(Transcribed page contents)
((

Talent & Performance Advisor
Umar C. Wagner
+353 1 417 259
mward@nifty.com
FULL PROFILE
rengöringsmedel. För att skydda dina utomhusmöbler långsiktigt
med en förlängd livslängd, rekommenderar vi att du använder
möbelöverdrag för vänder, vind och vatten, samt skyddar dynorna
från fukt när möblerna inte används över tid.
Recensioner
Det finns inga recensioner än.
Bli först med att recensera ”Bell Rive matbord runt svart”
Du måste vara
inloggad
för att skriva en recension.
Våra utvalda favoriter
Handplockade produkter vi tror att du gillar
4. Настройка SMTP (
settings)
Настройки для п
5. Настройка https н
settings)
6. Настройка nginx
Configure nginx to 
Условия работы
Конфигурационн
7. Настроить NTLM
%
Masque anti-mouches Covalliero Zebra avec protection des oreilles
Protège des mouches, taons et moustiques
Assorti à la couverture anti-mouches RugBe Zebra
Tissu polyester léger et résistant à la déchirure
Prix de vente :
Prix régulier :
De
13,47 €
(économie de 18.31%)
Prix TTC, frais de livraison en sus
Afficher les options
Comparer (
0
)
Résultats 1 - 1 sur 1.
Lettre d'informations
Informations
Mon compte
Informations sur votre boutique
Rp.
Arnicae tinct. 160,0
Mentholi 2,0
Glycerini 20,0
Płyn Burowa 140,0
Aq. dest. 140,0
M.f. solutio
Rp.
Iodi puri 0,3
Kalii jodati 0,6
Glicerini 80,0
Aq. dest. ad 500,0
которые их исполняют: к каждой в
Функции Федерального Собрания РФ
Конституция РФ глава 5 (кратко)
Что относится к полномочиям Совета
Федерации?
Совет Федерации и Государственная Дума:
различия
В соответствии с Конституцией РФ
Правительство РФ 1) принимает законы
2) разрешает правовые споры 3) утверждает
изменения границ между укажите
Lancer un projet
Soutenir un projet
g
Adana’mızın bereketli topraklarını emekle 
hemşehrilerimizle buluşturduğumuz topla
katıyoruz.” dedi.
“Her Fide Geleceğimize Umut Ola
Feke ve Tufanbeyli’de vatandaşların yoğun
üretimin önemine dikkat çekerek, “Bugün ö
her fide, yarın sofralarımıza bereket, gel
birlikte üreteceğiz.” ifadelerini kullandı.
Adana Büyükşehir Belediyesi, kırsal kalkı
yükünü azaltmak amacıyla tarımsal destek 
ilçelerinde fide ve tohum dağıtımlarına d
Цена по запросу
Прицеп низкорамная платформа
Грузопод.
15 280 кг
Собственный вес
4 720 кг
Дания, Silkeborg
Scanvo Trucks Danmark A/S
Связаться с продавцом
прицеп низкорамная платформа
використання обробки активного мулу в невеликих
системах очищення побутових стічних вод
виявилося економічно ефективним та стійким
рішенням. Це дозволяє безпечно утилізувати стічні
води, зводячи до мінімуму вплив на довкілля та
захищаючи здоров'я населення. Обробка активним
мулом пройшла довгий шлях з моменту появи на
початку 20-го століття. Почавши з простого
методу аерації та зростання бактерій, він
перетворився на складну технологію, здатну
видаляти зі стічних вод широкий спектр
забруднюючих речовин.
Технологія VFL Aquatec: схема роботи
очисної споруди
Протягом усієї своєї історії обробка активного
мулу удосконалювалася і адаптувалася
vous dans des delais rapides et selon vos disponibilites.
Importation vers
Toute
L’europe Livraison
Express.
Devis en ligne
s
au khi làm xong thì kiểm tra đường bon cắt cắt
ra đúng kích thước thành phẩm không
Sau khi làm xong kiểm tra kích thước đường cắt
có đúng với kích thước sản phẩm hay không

))

Exercise objective: Identify the lines above that contain the word "Zebra", then copy them.

Output of the exercise:
Masque anti-mouches Covalliero Zebra avec protection des oreilles
Assorti à la couverture anti-mouches RugBe Zebra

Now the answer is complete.